Flood warnings have been posted for Georgia and other states as far north as Maryland, as the remnants of Frances continue to cause misery for residents of the southeastern United States.
Parts of storm-affected Florida remain without power and authorities are urging residents of hard-hit areas to delay returning home, until work crews have cleared debris which could cause injuries or even death.
Many Floridians are breathing a sigh of relief that Hurricane Frances did not cause the sort of catastrophic damage associated with Hurricane Charley, which struck southwest Florida last month. But Lieutenant Governor Toni Jennings says once all the assessments are in, damage from Frances could be considerable.
"The physical damage to property hopefully will not be to the extent that Charley had, but we are covering such a much larger area that in fact the numbers may come close," she said.
Frances struck Florida over the Labor Day holiday weekend, and forced the closing of major tourist attractions such as Disney World and other amusement parks, as well as beaches and other tourist attractions. Lieutenant Governor Jennings says most amusement parks are now open for business and tourists are welcome back in the Sunshine State.
"The attractions are open and many of our beaches were impacted," she said. "But our north shore beaches were not impacted to the extent that they thought they might be. So we will be up and moving here very quickly and those who had planned trips to Florida need to just validate that everything is okay for them to come."

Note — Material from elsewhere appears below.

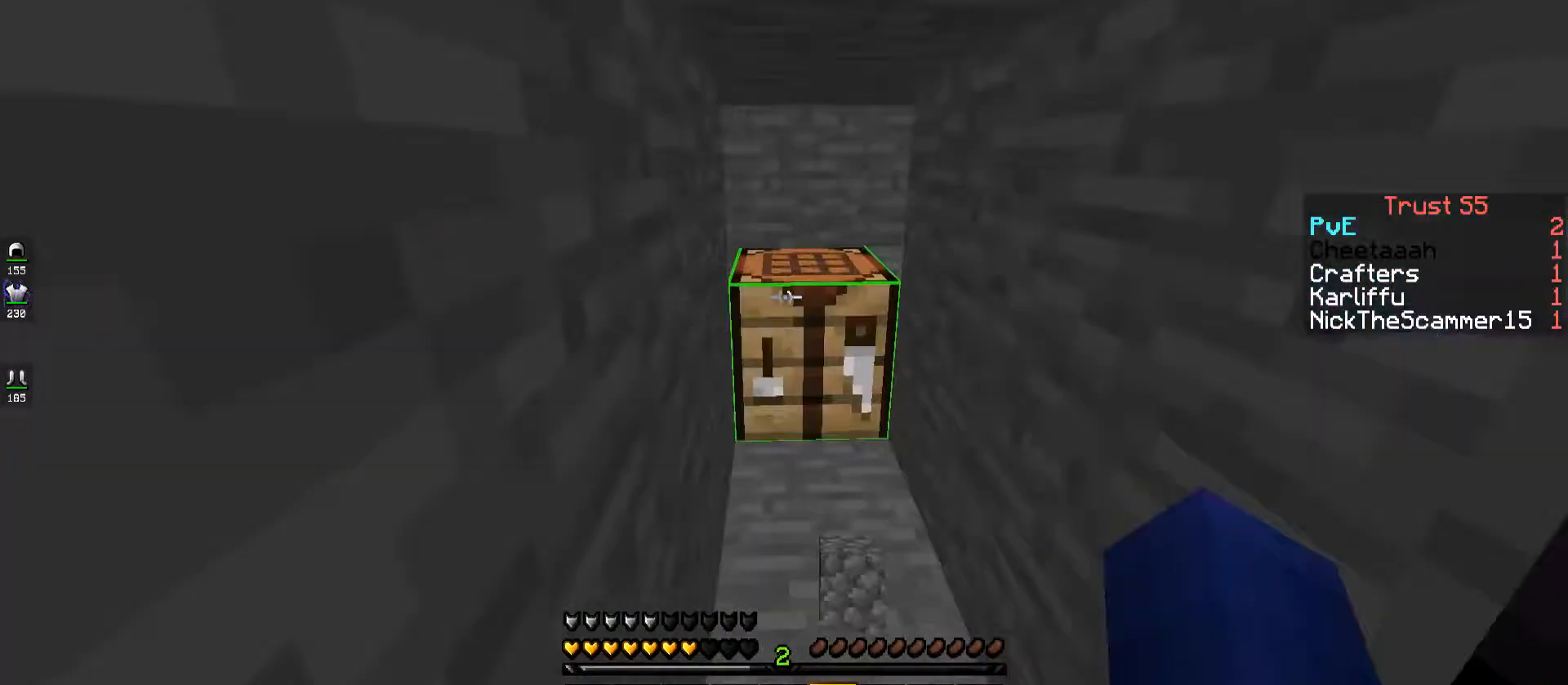
{"keys": ["w"], "events": []}
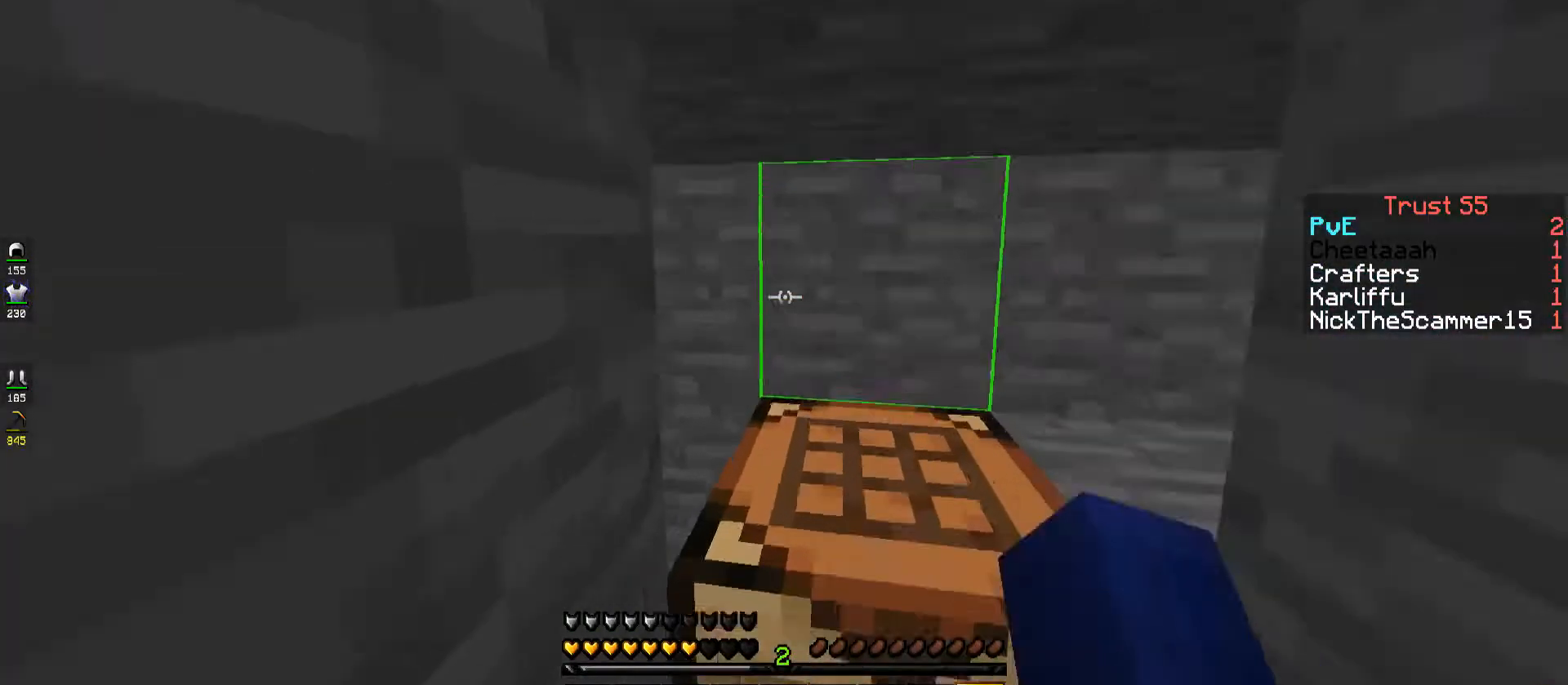
{"keys": [], "events": [[33, "w", "up"]]}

Damage assessments are also being carried out for Florida's second biggest industry after tourism: Agriculture. Hurricane Charley caused more than one-hundred million dollars in damage to citrus crops on Florida's west coast last month.
Andrew Meadows, a spokesman for the Florida Department of Citrus, says Florida's important grapefruit crop was hard-hit by Frances.
"The unfortunate circumstance is that Frances crossed over the mainland in the primary grapefruit growing region of Florida," he said. "About 75 percent of the grapefruit is grown in St. Lucie, Martin and Indian River counties, so we are expecting some significant damage to the grapefruit crop."
Even as they are assessing the damage from Hurricane Frances, Floridians are looking nervously at the Caribbean, where Hurricane Ivan is lashing the islands of the eastern part of the sea. Ivan is forecast to strike the islands of Jamaica, Hispaniola and Cuba within a few days, and possibly strike The Bahamas and Florida by the end of the week.